By: The Financial Express | April 2, 2015 1:23 am
Identification regimes, especially in the context of eligibility for government services and benefits, remain fraught with gaps that are likely to increase exclusion from such benefits, a recent World Bank paper has warned.
The paper claims identification systems often don’t serve the bottom 40% (the marginalised sections), given these rely on authentication processes that call for registered and documented identification. However, even as it states that the evidence from global experience remains inconclusive on whether identification systems benefit the development efforts, it notes that the use of biometrics-enabled smartcard for payments of MGNREGS wages and pensions in a pilot study in Andhra Pradesh (as per research from the University of California, San Diego, and Dartmouth College) delivered the benefits faster and in a more targeted manner without impacting programme access and with markedly lesser corruption involved.
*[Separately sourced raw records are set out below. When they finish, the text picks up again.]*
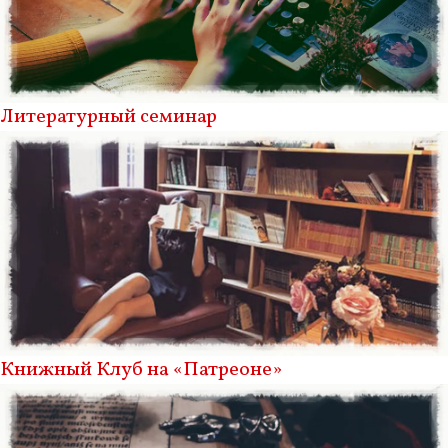
Литературный семинар
Книжный Клуб на «Патреоне»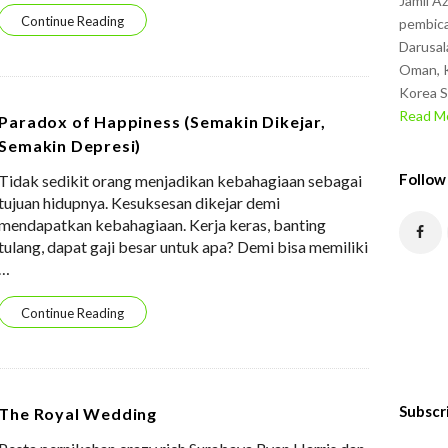
Jamil A
Continue Reading
pembica
Darusal
Oman, K
Korea S
Read Mo
Paradox of Happiness (Semakin Dikejar,
Semakin Depresi)
Follow
Tidak sedikit orang menjadikan kebahagiaan sebagai
tujuan hidupnya. Kesuksesan dikejar demi
mendapatkan kebahagiaan. Kerja keras, banting
tulang, dapat gaji besar untuk apa? Demi bisa memiliki
…
Continue Reading
Subscr
The Royal Wedding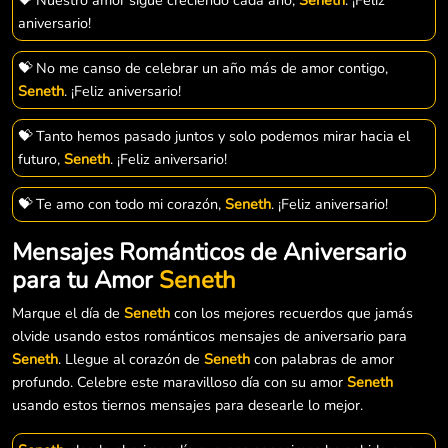
aniversario!
💝 No me canso de celebrar un año más de amor contigo,
Seneth
. ¡Feliz aniversario!
💝 Tanto hemos pasado juntos y solo podemos mirar hacia el
futuro,
Seneth
. ¡Feliz aniversario!
💝 Te amo con todo mi corazón,
Seneth
. ¡Feliz aniversario!
Mensajes Románticos de Aniversario
para tu Amor
Seneth
Marque el día de
Seneth
con los mejores recuerdos que jamás
olvide usando estos románticos mensajes de aniversario para
Seneth
. Llegue al corazón de
Seneth
con palabras de amor
profundo. Celebre este maravilloso día con su amor
Seneth
usando estos tiernos mensajes para desearle lo mejor.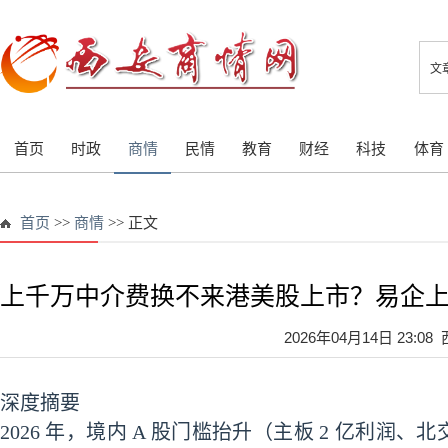
文
首页
时政
商情
民情
教育
财经
科技
体育
首页
>>
商情
>> 正文
上千万中介费换不来港美股上市？易企
2026年04月14日 23:0
深度摘要
2026 年，境内 A 股门槛抬升（主板 2 亿利润、北交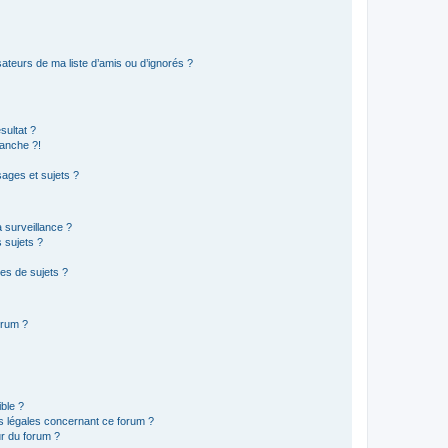
ateurs de ma liste d’amis ou d’ignorés ?
sultat ?
anche ?!
ages et sujets ?
a surveillance ?
 sujets ?
es de sujets ?
orum ?
ible ?
ns légales concernant ce forum ?
r du forum ?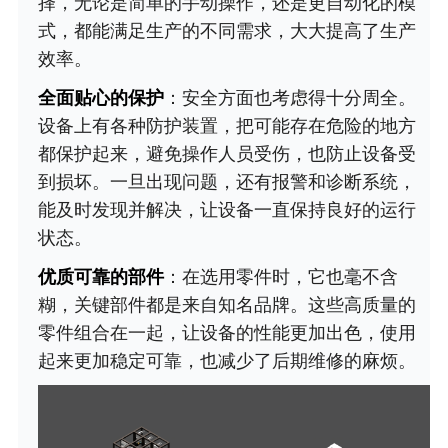
择，无论是简单的手动操作，还是更自动化的模
式，都能满足生产的不同需求，大大提高了生产
效率。
全面贴心的保护
：安全方面也考虑得十分周全。
设备上有各种防护装置，把可能存在危险的地方
都保护起来，避免操作人员受伤，也防止设备受
到损坏。一旦出现问题，还有报警和诊断系统，
能及时发现并解决，让设备一直保持良好的运行
状态。
优质可靠的部件
：在选用零件时，它也毫不含
糊，关键部件都是来自知名品牌。这些高质量的
零件组合在一起，让设备的性能更加出色，使用
起来更加稳定可靠，也减少了后期维修的麻烦。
The points at how Aadhaar could bridge the gaps the study has highlighted. The findings do bolster the Supreme Court’s stand that Aadhaar can’t be made mandatory for government benefits. However, with more than 80.4 crore individuals—nearly three-fourths of the population— registered so far, universal coverage is not far.
This, along with the completion of the socio-economic and caste census, will take care of the registration hurdles. As for the documentation hurdles, biometrics eliminates the need for a paper document as authentication is carried out by matching an individual’s morphological traits with those stored in a central database.